═════ Task input

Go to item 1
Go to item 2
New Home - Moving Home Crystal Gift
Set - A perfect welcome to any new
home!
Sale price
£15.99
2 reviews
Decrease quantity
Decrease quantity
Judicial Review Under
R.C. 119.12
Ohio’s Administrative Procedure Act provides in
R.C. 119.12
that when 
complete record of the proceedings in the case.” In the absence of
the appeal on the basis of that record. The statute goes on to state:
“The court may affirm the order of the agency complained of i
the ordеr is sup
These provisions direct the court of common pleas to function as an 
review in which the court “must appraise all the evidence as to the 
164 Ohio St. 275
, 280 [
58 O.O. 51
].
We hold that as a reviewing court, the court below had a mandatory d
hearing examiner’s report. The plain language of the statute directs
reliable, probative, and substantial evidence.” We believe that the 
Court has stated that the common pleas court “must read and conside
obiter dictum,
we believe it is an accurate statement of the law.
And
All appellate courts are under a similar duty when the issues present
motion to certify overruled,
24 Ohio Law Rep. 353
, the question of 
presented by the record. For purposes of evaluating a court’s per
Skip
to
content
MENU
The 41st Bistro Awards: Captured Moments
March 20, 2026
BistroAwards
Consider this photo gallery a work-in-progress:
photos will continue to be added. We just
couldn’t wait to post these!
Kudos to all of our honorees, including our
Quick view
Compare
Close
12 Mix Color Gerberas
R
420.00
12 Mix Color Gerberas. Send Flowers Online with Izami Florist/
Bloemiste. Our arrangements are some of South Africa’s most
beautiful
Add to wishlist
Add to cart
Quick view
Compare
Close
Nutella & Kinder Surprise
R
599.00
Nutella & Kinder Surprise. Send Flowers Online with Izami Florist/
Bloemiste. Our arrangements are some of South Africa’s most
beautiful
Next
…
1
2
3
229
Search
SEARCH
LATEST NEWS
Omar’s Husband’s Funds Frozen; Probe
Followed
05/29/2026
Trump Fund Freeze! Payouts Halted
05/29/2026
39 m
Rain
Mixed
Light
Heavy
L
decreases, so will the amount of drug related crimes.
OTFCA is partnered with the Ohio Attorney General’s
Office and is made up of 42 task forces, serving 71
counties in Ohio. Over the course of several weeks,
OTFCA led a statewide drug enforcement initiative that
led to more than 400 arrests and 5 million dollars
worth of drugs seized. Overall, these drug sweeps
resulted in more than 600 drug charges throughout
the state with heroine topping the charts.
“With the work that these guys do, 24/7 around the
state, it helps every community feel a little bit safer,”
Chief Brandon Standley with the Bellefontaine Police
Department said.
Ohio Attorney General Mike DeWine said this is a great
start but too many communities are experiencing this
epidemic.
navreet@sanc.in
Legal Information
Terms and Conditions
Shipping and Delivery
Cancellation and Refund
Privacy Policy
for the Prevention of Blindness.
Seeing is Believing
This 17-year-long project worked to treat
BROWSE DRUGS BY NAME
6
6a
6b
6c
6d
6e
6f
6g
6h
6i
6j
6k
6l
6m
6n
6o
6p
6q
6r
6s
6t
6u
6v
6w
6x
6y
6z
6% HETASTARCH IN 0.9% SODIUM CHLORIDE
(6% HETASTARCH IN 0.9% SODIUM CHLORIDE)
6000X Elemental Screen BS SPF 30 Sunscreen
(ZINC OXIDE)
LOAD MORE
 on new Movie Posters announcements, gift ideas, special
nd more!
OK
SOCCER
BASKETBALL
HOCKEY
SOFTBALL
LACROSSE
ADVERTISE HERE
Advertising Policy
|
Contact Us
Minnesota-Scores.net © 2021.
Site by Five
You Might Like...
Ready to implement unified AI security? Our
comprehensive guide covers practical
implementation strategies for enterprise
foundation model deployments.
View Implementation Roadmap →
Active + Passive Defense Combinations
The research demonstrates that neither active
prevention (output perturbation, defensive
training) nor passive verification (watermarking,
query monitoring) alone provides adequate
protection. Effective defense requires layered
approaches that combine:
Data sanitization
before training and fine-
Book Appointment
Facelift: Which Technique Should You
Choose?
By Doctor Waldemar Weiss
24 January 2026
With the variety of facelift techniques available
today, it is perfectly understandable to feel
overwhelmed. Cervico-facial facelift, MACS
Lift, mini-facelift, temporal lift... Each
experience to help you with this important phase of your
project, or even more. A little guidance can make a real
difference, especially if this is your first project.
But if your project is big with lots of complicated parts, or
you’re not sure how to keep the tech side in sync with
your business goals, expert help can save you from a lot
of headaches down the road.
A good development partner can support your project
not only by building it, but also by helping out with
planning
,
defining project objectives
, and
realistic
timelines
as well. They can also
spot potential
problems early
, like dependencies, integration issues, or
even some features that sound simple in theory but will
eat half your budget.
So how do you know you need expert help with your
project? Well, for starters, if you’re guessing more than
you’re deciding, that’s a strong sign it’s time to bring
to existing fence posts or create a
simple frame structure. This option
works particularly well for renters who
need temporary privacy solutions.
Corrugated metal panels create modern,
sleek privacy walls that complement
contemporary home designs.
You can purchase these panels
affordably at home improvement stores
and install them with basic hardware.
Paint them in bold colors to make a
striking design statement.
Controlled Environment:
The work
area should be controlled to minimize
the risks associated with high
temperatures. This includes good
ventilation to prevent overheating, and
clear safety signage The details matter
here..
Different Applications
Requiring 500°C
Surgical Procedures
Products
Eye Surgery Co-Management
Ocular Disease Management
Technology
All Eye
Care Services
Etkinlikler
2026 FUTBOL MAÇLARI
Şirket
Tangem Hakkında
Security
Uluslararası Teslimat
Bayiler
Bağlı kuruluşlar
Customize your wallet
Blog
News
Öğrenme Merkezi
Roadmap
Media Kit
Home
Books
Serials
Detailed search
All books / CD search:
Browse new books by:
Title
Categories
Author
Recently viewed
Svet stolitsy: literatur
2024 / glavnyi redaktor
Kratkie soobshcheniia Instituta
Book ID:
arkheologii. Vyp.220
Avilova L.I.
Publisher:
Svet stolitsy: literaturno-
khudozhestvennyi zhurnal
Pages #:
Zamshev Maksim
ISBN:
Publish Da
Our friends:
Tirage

══════════

▶ Your goal: Reproduce every line of the records above, keeping each line's wording, spelling, punctuation, and order unchanged.

▶ Written response:
Go to item 1
Go to item 2
New Home - Moving Home Crystal Gift
Set - A perfect welcome to any new
home!
Sale price
£15.99
2 reviews
Decrease quantity
Decrease quantity
Judicial Review Under
R.C. 119.12
Ohio’s Administrative Procedure Act provides in
R.C. 119.12
that when 
complete record of the proceedings in the case.” In the absence of
the appeal on the basis of that record. The statute goes on to state:
“The court may affirm the order of the agency complained of i
the ordеr is sup
These provisions direct the court of common pleas to function as an 
review in which the court “must appraise all the evidence as to the 
164 Ohio St. 275
, 280 [
58 O.O. 51
].
We hold that as a reviewing court, the court below had a mandatory d
hearing examiner’s report. The plain language of the statute directs
reliable, probative, and substantial evidence.” We believe that the 
Court has stated that the common pleas court “must read and conside
obiter dictum,
we believe it is an accurate statement of the law.
And
All appellate courts are under a similar duty when the issues present
motion to certify overruled,
24 Ohio Law Rep. 353
, the question of 
presented by the record. For purposes of evaluating a court’s per
Skip
to
content
MENU
The 41st Bistro Awards: Captured Moments
March 20, 2026
BistroAwards
Consider this photo gallery a work-in-progress:
photos will continue to be added. We just
couldn’t wait to post these!
Kudos to all of our honorees, including our
Quick view
Compare
Close
12 Mix Color Gerberas
R
420.00
12 Mix Color Gerberas. Send Flowers Online with Izami Florist/
Bloemiste. Our arrangements are some of South Africa’s most
beautiful
Add to wishlist
Add to cart
Quick view
Compare
Close
Nutella & Kinder Surprise
R
599.00
Nutella & Kinder Surprise. Send Flowers Online with Izami Florist/
Bloemiste. Our arrangements are some of South Africa’s most
beautiful
Next
…
1
2
3
229
Search
SEARCH
LATEST NEWS
Omar’s Husband’s Funds Frozen; Probe
Followed
05/29/2026
Trump Fund Freeze! Payouts Halted
05/29/2026
39 m
Rain
Mixed
Light
Heavy
L
decreases, so will the amount of drug related crimes.
OTFCA is partnered with the Ohio Attorney General’s
Office and is made up of 42 task forces, serving 71
counties in Ohio. Over the course of several weeks,
OTFCA led a statewide drug enforcement initiative that
led to more than 400 arrests and 5 million dollars
worth of drugs seized. Overall, these drug sweeps
resulted in more than 600 drug charges throughout
the state with heroine topping the charts.
“With the work that these guys do, 24/7 around the
state, it helps every community feel a little bit safer,”
Chief Brandon Standley with the Bellefontaine Police
Department said.
Ohio Attorney General Mike DeWine said this is a great
start but too many communities are experiencing this
epidemic.
navreet@sanc.in
Legal Information
Terms and Conditions
Shipping and Delivery
Cancellation and Refund
Privacy Policy
for the Prevention of Blindness.
Seeing is Believing
This 17-year-long project worked to treat
BROWSE DRUGS BY NAME
6
6a
6b
6c
6d
6e
6f
6g
6h
6i
6j
6k
6l
6m
6n
6o
6p
6q
6r
6s
6t
6u
6v
6w
6x
6y
6z
6% HETASTARCH IN 0.9% SODIUM CHLORIDE
(6% HETASTARCH IN 0.9% SODIUM CHLORIDE)
6000X Elemental Screen BS SPF 30 Sunscreen
(ZINC OXIDE)
LOAD MORE
 on new Movie Posters announcements, gift ideas, special
nd more!
OK
SOCCER
BASKETBALL
HOCKEY
SOFTBALL
LACROSSE
ADVERTISE HERE
Advertising Policy
|
Contact Us
Minnesota-Scores.net © 2021.
Site by Five
You Might Like...
Ready to implement unified AI security? Our
comprehensive guide covers practical
implementation strategies for enterprise
foundation model deployments.
View Implementation Roadmap →
Active + Passive Defense Combinations
The research demonstrates that neither active
prevention (output perturbation, defensive
training) nor passive verification (watermarking,
query monitoring) alone provides adequate
protection. Effective defense requires layered
approaches that combine:
Data sanitization
before training and fine-
Book Appointment
Facelift: Which Technique Should You
Choose?
By Doctor Waldemar Weiss
24 January 2026
With the variety of facelift techniques available
today, it is perfectly understandable to feel
overwhelmed. Cervico-facial facelift, MACS
Lift, mini-facelift, temporal lift... Each
experience to help you with this important phase of your
project, or even more. A little guidance can make a real
difference, especially if this is your first project.
But if your project is big with lots of complicated parts, or
you’re not sure how to keep the tech side in sync with
your business goals, expert help can save you from a lot
of headaches down the road.
A good development partner can support your project
not only by building it, but also by helping out with
planning
,
defining project objectives
, and
realistic
timelines
as well. They can also
spot potential
problems early
, like dependencies, integration issues, or
even some features that sound simple in theory but will
eat half your budget.
So how do you know you need expert help with your
project? Well, for starters, if you’re guessing more than
you’re deciding, that’s a strong sign it’s time to bring
to existing fence posts or create a
simple frame structure. This option
works particularly well for renters who
need temporary privacy solutions.
Corrugated metal panels create modern,
sleek privacy walls that complement
contemporary home designs.
You can purchase these panels
affordably at home improvement stores
and install them with basic hardware.
Paint them in bold colors to make a
striking design statement.
Controlled Environment:
The work
area should be controlled to minimize
the risks associated with high
temperatures. This includes good
ventilation to prevent overheating, and
clear safety signage The details matter
here..
Different Applications
Requiring 500°C
Surgical Procedures
Products
Eye Surgery Co-Management
Ocular Disease Management
Technology
All Eye
Care Services
Etkinlikler
2026 FUTBOL MAÇLARI
Şirket
Tangem Hakkında
Security
Uluslararası Teslimat
Bayiler
Bağlı kuruluşlar
Customize your wallet
Blog
News
Öğrenme Merkezi
Roadmap
Media Kit
Home
Books
Serials
Detailed search
All books / CD search:
Browse new books by:
Title
Categories
Author
Recently viewed
Svet stolitsy: literatur
2024 / glavnyi redaktor
Kratkie soobshcheniia Instituta
Book ID:
arkheologii. Vyp.220
Avilova L.I.
Publisher:
Svet stolitsy: literaturno-
khudozhestvennyi zhurnal
Pages #:
Zamshev Maksim
ISBN:
Publish Da
Our friends:
Tirage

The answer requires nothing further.